Activity = Using the records below, copy exactly the part that opens with the line holding "Rimas y juegos de palabr" and closes with the line holding "tras la exposición: mientras más pronto se", minus the pictures.

---*---

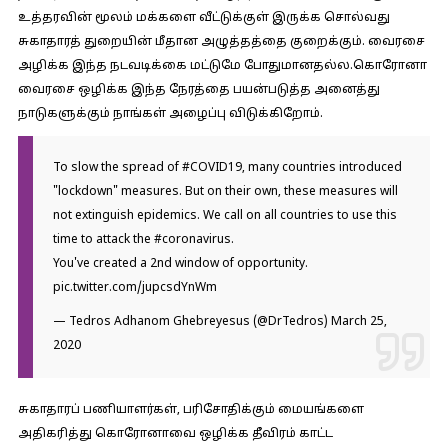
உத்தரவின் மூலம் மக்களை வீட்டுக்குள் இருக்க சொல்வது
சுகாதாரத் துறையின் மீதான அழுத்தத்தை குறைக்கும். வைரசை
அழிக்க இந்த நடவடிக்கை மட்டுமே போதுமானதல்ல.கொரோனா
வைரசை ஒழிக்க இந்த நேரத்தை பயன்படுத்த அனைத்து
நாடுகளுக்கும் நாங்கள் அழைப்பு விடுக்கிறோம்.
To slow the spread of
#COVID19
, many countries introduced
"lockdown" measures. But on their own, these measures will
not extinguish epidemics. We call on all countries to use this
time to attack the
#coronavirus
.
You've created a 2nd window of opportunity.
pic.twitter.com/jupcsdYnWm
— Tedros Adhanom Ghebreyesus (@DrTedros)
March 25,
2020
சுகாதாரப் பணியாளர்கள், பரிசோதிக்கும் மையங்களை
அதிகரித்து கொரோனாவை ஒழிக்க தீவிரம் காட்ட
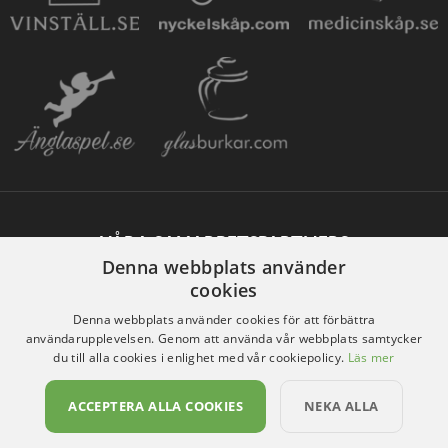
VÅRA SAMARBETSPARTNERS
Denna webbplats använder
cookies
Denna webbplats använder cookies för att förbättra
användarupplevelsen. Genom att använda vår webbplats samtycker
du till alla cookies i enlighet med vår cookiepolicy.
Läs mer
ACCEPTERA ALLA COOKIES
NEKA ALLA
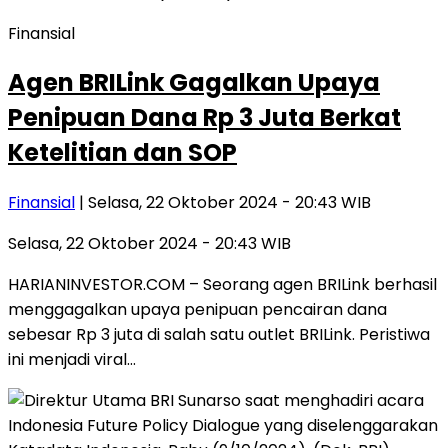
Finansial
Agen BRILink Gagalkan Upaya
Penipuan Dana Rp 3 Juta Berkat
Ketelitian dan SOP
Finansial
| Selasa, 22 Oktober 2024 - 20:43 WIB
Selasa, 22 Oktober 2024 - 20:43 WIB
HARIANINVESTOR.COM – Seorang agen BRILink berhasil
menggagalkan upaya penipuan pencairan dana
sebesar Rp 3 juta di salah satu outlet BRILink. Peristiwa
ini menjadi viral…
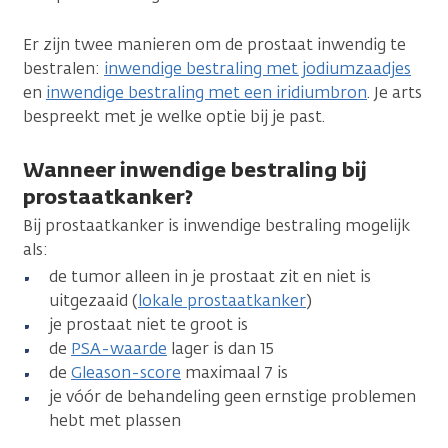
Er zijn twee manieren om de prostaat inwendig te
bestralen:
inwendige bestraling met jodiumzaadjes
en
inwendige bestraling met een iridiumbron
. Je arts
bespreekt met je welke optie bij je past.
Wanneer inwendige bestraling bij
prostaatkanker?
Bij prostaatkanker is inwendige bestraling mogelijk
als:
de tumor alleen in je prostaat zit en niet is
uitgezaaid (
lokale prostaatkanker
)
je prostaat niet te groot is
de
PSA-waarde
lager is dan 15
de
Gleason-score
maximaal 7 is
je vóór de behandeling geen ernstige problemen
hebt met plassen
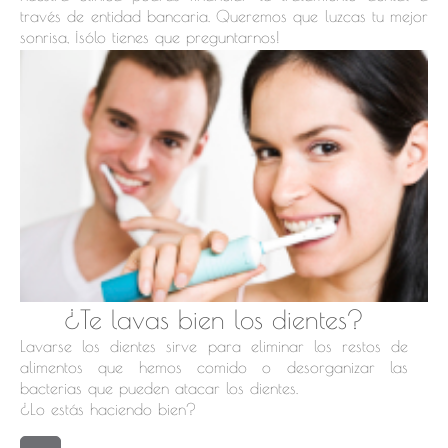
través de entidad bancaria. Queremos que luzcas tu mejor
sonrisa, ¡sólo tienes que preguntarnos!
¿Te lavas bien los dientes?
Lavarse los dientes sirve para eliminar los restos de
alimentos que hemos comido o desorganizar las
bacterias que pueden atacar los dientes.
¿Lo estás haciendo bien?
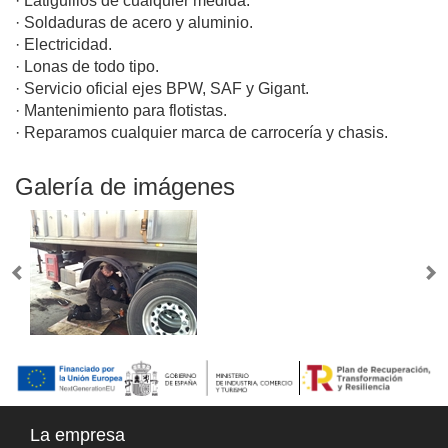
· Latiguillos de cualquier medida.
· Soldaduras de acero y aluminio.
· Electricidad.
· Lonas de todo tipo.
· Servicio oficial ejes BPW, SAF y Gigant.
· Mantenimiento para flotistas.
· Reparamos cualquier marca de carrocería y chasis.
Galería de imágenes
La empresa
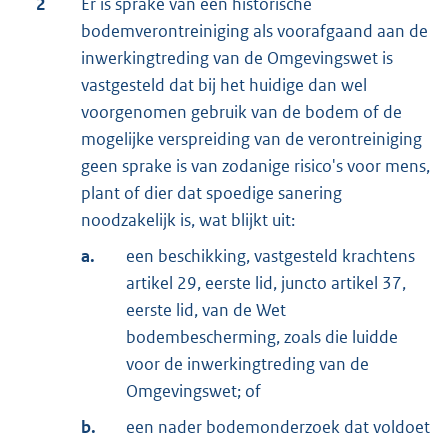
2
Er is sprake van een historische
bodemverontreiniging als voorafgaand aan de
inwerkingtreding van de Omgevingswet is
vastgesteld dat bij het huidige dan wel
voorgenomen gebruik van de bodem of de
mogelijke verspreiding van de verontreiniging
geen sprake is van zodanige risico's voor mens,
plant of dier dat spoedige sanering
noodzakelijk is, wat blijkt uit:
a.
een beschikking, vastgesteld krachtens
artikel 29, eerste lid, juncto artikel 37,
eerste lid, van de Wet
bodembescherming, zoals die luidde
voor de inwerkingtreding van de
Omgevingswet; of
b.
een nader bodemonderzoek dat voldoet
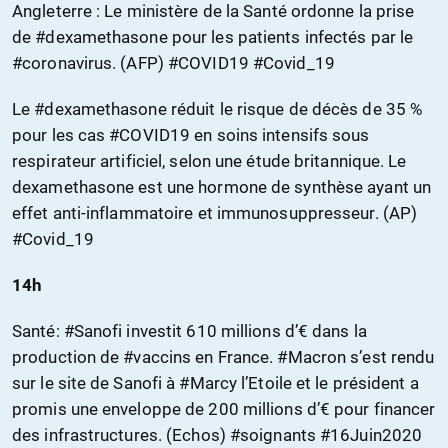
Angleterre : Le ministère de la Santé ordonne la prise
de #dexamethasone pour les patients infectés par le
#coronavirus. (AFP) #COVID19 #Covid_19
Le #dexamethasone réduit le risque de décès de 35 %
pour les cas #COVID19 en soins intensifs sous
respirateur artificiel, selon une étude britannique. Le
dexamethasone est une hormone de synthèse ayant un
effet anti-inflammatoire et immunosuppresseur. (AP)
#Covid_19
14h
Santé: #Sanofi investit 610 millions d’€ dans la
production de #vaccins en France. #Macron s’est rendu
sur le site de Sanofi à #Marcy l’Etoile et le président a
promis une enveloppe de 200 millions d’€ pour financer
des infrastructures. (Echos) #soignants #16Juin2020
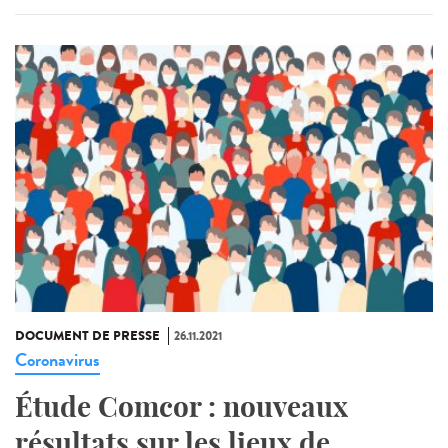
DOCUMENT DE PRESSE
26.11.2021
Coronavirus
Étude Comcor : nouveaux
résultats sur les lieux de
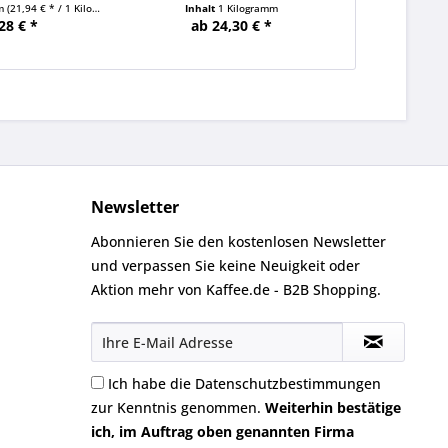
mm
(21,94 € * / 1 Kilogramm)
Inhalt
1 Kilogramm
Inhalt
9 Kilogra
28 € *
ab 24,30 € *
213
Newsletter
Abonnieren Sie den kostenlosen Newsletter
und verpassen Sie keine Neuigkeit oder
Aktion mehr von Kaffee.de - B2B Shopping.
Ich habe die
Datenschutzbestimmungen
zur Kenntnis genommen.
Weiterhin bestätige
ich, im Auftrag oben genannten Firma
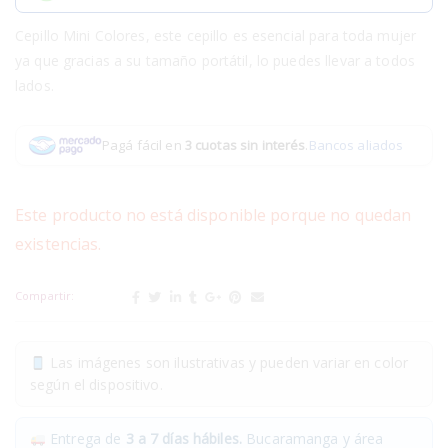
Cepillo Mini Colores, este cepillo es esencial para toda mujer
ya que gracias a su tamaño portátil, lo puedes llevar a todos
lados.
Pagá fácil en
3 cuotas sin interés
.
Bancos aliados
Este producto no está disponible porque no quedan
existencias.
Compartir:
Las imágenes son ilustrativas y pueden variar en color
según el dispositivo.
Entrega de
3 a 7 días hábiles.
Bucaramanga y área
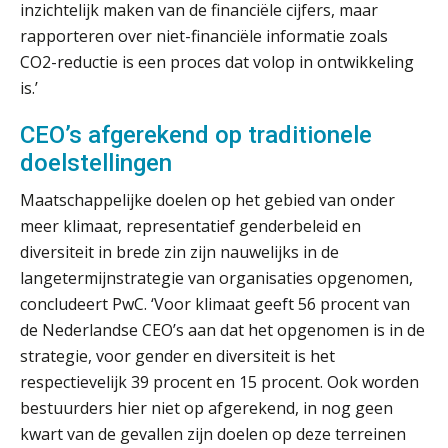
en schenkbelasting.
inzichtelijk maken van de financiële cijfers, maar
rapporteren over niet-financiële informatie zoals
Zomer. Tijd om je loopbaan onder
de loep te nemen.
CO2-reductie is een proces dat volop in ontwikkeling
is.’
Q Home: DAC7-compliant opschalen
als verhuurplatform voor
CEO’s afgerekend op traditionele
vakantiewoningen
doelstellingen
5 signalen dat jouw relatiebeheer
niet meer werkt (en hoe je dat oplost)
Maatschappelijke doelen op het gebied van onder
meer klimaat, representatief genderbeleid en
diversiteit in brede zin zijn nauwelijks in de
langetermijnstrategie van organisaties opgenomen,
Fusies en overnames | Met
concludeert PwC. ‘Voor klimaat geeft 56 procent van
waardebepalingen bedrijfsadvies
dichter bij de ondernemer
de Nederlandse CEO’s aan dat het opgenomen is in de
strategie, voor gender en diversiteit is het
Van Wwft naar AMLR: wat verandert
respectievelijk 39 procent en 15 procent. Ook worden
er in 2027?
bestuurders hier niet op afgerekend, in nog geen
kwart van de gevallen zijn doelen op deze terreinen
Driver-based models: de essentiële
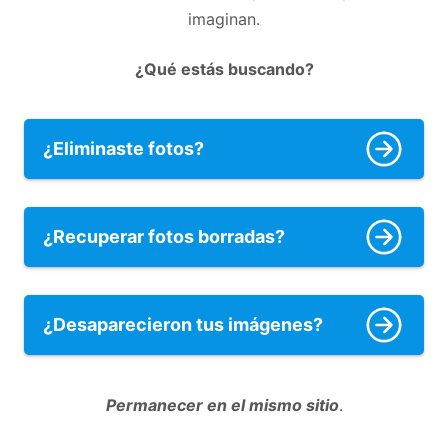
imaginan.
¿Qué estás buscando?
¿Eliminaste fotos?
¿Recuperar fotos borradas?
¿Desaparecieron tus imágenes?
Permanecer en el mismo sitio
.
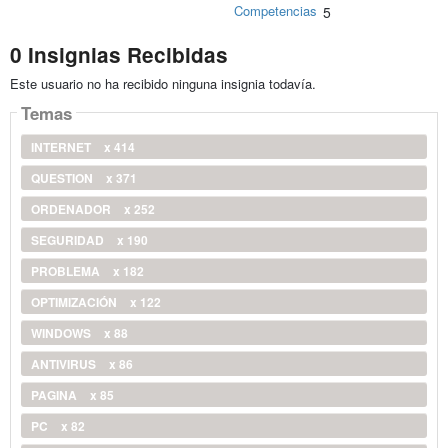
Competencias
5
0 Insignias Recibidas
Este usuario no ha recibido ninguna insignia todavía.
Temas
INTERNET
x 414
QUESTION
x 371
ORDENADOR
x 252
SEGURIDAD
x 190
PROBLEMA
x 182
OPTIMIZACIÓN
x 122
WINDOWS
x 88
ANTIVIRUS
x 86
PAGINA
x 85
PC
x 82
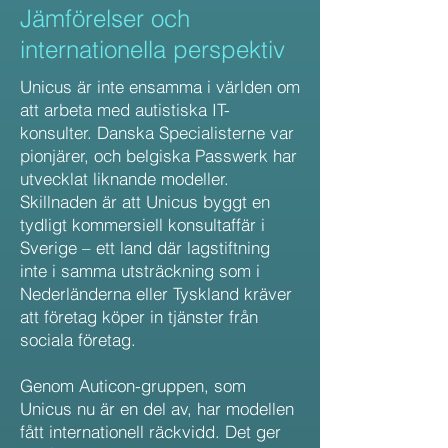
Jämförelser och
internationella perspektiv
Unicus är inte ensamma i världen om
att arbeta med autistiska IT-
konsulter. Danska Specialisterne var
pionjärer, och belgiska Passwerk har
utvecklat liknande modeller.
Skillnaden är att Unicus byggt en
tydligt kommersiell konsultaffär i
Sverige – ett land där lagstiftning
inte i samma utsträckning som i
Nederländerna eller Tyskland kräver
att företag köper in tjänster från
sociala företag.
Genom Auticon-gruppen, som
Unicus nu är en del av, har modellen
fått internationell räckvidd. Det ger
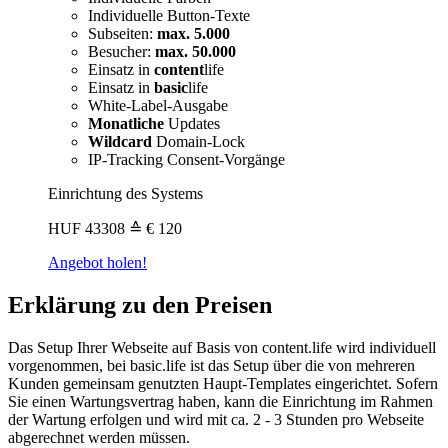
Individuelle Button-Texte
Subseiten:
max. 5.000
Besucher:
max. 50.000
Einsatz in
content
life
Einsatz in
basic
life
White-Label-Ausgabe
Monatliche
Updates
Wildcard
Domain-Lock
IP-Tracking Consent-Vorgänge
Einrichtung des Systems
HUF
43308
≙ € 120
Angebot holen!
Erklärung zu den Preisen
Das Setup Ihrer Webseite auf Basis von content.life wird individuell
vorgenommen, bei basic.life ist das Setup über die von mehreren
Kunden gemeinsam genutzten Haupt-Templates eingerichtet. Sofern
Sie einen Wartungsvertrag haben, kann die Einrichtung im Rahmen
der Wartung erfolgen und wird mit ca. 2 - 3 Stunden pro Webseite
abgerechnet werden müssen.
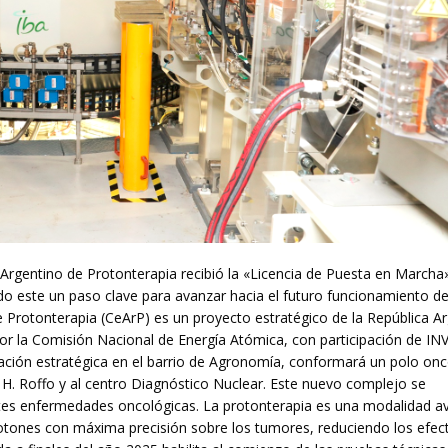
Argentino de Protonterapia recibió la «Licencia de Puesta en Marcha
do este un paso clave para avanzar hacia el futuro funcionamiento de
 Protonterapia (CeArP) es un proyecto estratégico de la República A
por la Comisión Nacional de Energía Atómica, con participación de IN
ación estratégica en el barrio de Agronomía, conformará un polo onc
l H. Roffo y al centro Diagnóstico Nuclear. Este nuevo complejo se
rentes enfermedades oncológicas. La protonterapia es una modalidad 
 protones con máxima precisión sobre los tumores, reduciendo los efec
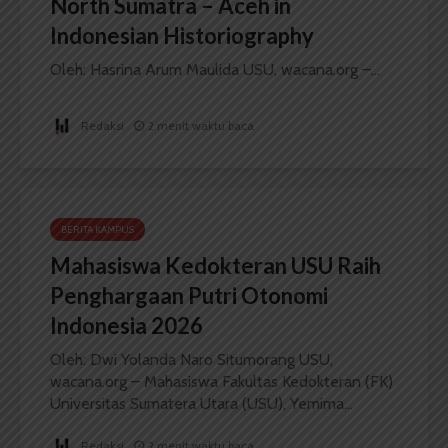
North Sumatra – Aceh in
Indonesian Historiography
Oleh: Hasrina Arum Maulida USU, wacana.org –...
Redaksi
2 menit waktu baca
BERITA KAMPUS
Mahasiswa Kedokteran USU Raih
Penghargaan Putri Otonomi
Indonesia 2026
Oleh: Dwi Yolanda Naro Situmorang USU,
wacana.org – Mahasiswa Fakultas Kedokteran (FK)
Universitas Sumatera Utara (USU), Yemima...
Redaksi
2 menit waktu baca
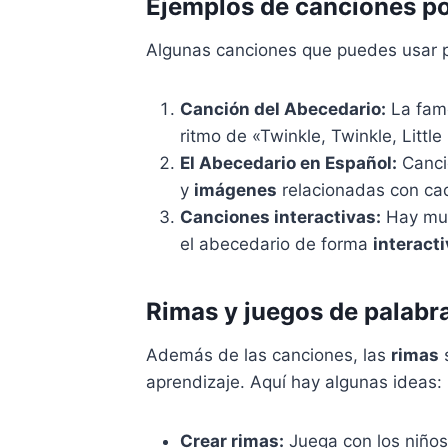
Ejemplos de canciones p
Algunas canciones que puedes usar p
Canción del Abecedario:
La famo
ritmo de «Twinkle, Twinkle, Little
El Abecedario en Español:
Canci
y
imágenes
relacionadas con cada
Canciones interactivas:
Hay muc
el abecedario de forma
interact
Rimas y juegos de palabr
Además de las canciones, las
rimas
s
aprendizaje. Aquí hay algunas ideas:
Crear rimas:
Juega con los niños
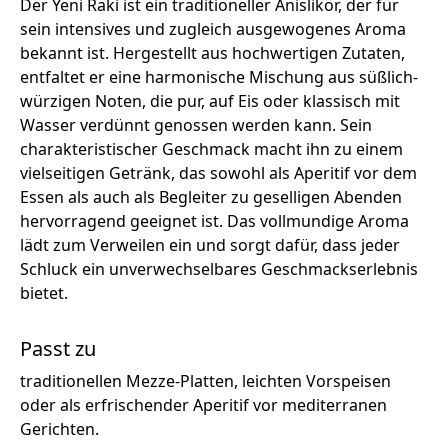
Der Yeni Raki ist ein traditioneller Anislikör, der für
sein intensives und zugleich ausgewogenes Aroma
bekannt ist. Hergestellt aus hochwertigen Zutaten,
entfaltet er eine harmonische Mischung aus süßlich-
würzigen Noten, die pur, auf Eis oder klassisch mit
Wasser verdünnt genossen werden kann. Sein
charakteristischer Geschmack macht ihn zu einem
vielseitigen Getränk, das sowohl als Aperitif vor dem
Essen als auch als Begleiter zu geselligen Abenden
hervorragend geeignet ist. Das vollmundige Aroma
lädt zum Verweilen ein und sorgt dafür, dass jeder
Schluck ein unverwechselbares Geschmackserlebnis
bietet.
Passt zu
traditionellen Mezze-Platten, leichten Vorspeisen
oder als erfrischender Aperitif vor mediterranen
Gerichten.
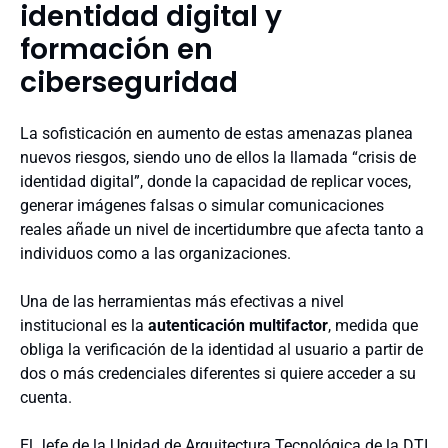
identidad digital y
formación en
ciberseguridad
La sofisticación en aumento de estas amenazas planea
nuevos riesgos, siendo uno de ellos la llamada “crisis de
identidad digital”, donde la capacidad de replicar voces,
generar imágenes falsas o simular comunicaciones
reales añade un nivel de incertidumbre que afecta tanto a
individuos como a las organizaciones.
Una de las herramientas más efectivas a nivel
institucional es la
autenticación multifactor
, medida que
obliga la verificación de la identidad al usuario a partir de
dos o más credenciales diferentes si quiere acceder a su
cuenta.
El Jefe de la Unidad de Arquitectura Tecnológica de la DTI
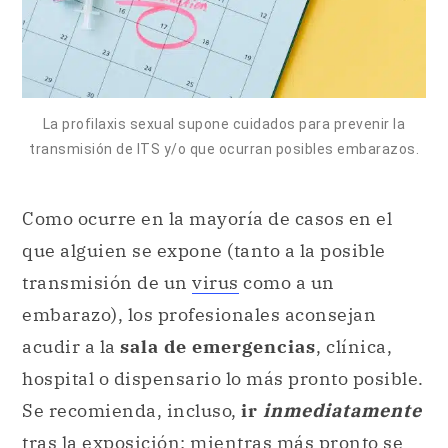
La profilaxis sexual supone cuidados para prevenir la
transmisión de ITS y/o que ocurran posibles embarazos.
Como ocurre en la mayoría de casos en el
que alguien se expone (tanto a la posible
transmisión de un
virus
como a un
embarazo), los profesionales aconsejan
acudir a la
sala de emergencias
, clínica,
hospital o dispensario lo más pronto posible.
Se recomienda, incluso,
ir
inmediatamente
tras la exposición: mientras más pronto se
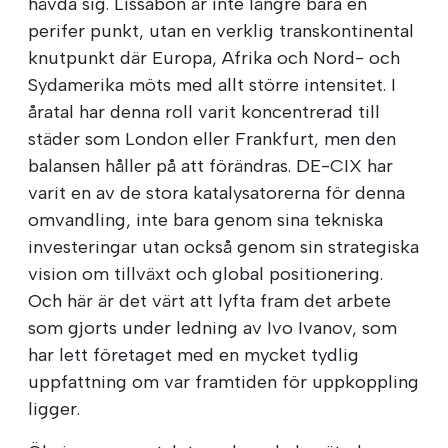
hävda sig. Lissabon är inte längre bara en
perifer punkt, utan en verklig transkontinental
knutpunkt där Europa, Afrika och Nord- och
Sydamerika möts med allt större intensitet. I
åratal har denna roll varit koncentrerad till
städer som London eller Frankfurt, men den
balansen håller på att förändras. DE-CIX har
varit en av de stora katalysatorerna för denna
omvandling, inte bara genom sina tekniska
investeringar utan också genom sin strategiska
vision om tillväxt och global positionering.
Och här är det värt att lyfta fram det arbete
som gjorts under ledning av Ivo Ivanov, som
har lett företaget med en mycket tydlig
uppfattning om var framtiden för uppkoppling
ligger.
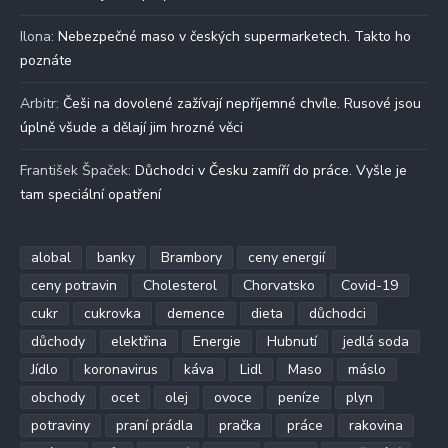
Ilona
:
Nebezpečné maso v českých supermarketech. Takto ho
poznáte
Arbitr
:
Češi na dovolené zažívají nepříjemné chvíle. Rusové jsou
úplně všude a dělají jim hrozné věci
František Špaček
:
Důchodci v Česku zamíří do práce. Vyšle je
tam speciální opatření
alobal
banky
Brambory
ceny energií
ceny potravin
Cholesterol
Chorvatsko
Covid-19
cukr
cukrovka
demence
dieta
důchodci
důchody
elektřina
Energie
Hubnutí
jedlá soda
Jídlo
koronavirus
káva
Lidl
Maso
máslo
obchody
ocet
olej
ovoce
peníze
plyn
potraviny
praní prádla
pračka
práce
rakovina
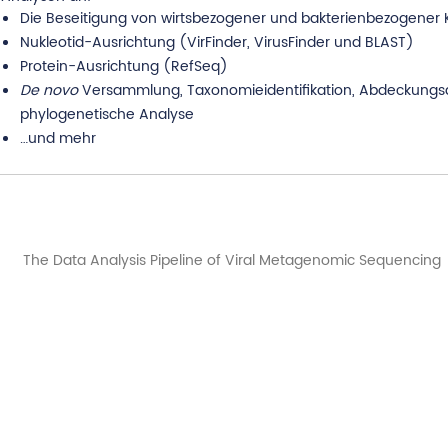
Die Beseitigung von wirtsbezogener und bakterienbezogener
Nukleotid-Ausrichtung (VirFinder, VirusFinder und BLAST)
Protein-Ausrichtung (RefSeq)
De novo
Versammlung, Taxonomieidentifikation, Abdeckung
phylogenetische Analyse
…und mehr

---*---

Written answer =
Rimas y juegos de palabr
Además de las canciones, las
rimas
s
aprendizaje. Aquí hay algunas ideas:
Crear rimas:
Juega con los niños
Der Yeni Raki ist ein traditioneller Anislikör, der für
sein intensives und zugleich ausgewogenes Aroma
bekannt ist. Hergestellt aus hochwertigen Zutaten,
entfaltet er eine harmonische Mischung aus süßlich-
würzigen Noten, die pur, auf Eis oder klassisch mit
Wasser verdünnt genossen werden kann. Sein
charakteristischer Geschmack macht ihn zu einem
vielseitigen Getränk, das sowohl als Aperitif vor dem
Essen als auch als Begleiter zu geselligen Abenden
hervorragend geeignet ist. Das vollmundige Aroma
lädt zum Verweilen ein und sorgt dafür, dass jeder
Schluck ein unverwechselbares Geschmackserlebnis
bietet.
Passt zu
traditionellen Mezze-Platten, leichten Vorspeisen
oder als erfrischender Aperitif vor mediterranen
Gerichten.
identidad digital y
formación en
ciberseguridad
La sofisticación en aumento de estas amenazas planea
nuevos riesgos, siendo uno de ellos la llamada “crisis de
identidad digital”, donde la capacidad de replicar voces,
generar imágenes falsas o simular comunicaciones
reales añade un nivel de incertidumbre que afecta tanto a
individuos como a las organizaciones.
Una de las herramientas más efectivas a nivel
institucional es la
autenticación multifactor
, medida que
obliga la verificación de la identidad al usuario a partir de
dos o más credenciales diferentes si quiere acceder a su
cuenta.
El Jefe de la Unidad de Arquitectura Tecnológica de la DTI
La profilaxis sexual supone cuidados para prevenir la
transmisión de ITS y/o que ocurran posibles embarazos.
Como ocurre en la mayoría de casos en el
que alguien se expone (tanto a la posible
transmisión de un
virus
como a un
embarazo), los profesionales aconsejan
acudir a la
sala de emergencias
, clínica,
hospital o dispensario lo más pronto posible.
Se recomienda, incluso,
ir
inmediatamente
tras la exposición: mientras más pronto se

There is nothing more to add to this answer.